As i need to implement my custom EqualityComparer
for this Dictionary, is the access time still O(1) i.e big O (1) ?
Second question, As part of the EqualityComparer
I also need to implement the GetHashCode()
. What is the efficient way of determining GetHashCode()
for Dictionary<Dictionary<char,int>, List<string>>
?
i just came up with this method, is there any better alternative?
public int GetHashCode(Dictionary<char, int> obj)
{
unchecked
{
int hashCode = 17;
foreach (var item in obj)
{
hashCode += 23 * item.Key.GetHashCode();
}
return hashCode;
}
}
Any word of advice is appreciated. Thanks!
How about converting the word "need" into the string "d1e2n1" instead of using a Dictionary as key? In order to build this string, you could use a binary tree. A char would be used as key and the character count as value. The binary tree is automatically sorted by the key, which is not the case for a dictionary.
You can calculate a combined hash value from single hash values by combining their binary representation with the XOR operation. With C#, you would do something like this:
public override int GetHashCode()
{
// Combine hashcode of a and b
return a.GetHashCode() ^ b.GetHashCode();
}
Finding an entry in an unsorted list is an O(n) operation.

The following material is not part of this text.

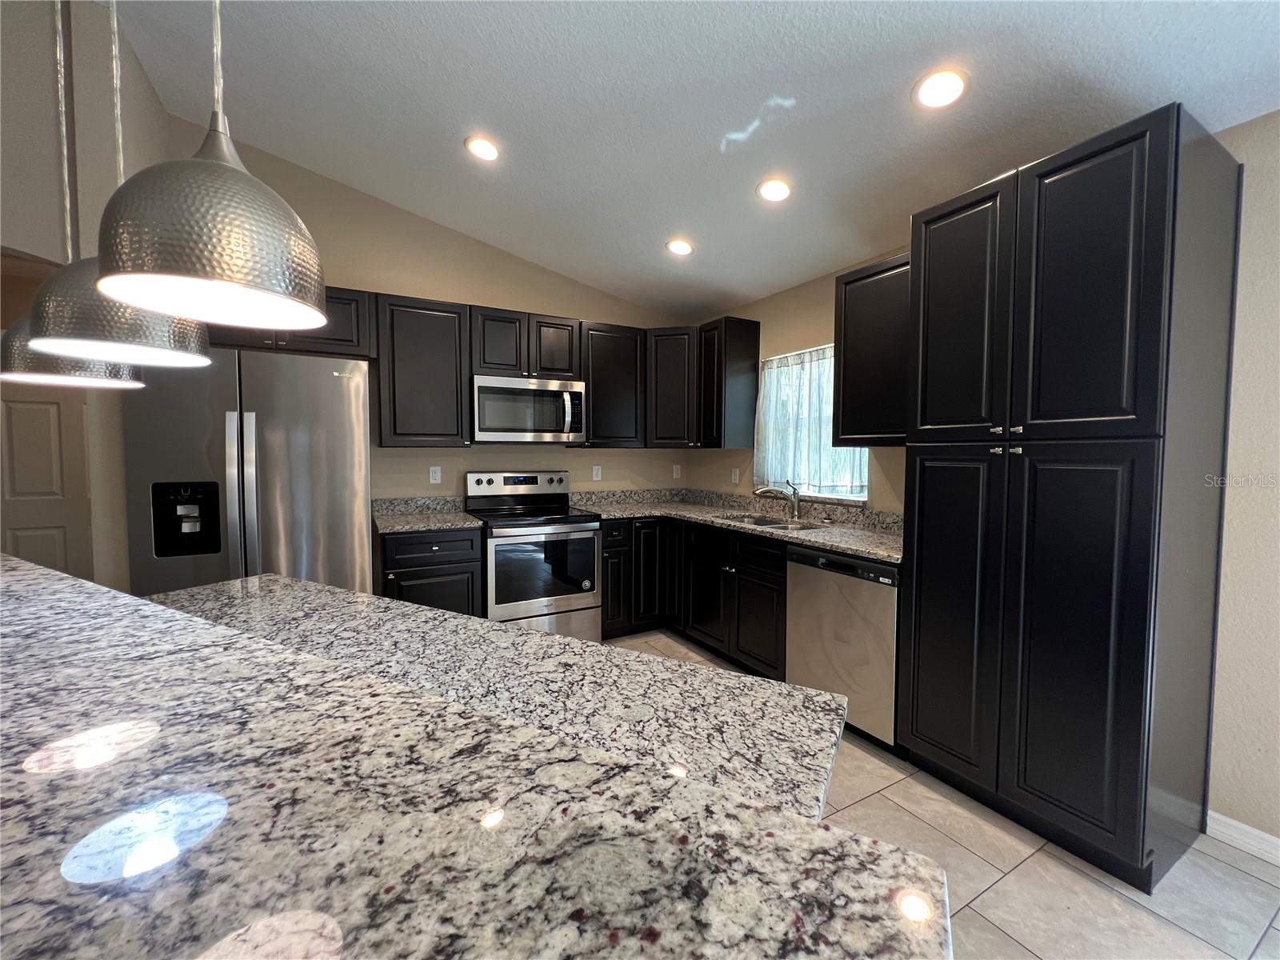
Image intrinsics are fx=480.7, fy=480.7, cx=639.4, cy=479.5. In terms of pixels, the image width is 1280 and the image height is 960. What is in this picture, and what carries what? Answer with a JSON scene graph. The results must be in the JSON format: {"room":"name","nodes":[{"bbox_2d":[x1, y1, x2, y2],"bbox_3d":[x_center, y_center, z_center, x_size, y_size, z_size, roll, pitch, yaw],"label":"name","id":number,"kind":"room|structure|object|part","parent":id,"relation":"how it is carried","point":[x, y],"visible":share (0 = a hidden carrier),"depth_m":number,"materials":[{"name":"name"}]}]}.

Finding an entry in a sorted list is an O(log(n)) operation, if a binary search is used.
Finding a word in a list in a dictionary is an O(1 + n) operation, which is the same as an O(n) operation, or an O(1 + log(n)) operation, which is the same as an O(log(n)) operation.
EDIT:
Here is a possible implementation:
var anagrams = new Dictionary<string, List<string>>();
foreach (string word in words) {
string key = GetFrequency(word);
List<string> list;
if (anagrams.TryGetValue(key, out list)) {
list.Add(word);
} else {
list = new List<string> { word };
anagrams.Add(key, list);
}
}
It uses this method to get the key:
private string GetFrequency(string word)
{
var dict = new SortedDictionary<char, int>(); // Implemented as binary tree
foreach (char c in word.ToLower()) {
int count;
if (dict.TryGetValue(c, out count)) {
dict[c] += 1;
} else {
dict[c] = 1;
}
}
return dict.Aggregate(new StringBuilder(), (sb, item) => sb.Append(item.Key).Append(item.Value), sb => sb.ToString());
}
Using this definition for the words ...
var words = new List<string> { "need", "eden", "team", "meat", "meta", "Nat", "tan" };
This test ...
foreach (var item in anagrams.OrderBy(x => x.Key)) {
Console.WriteLine();
Console.WriteLine(item.Key + ":");
foreach (string word in item.Value.OrderBy(w => w)) {
Console.WriteLine(" " + word);
}
}
... produces this output
a1e1m1t1:
meat
meta
team
a1n1t1:
Nat
tan
d1e2n1:
eden
need
EDIT #2:
Here is the frequency calculation as suggest by Ben Voigt
private string GetFrequencyByBenVoigt(string word)
{
char[] chars = word.ToLower().ToCharArray();
Array.Sort(chars);
return new string(chars);
}
The test result would be
aemt:
meat
meta
team
ant:
Nat
tan
deen:
eden
need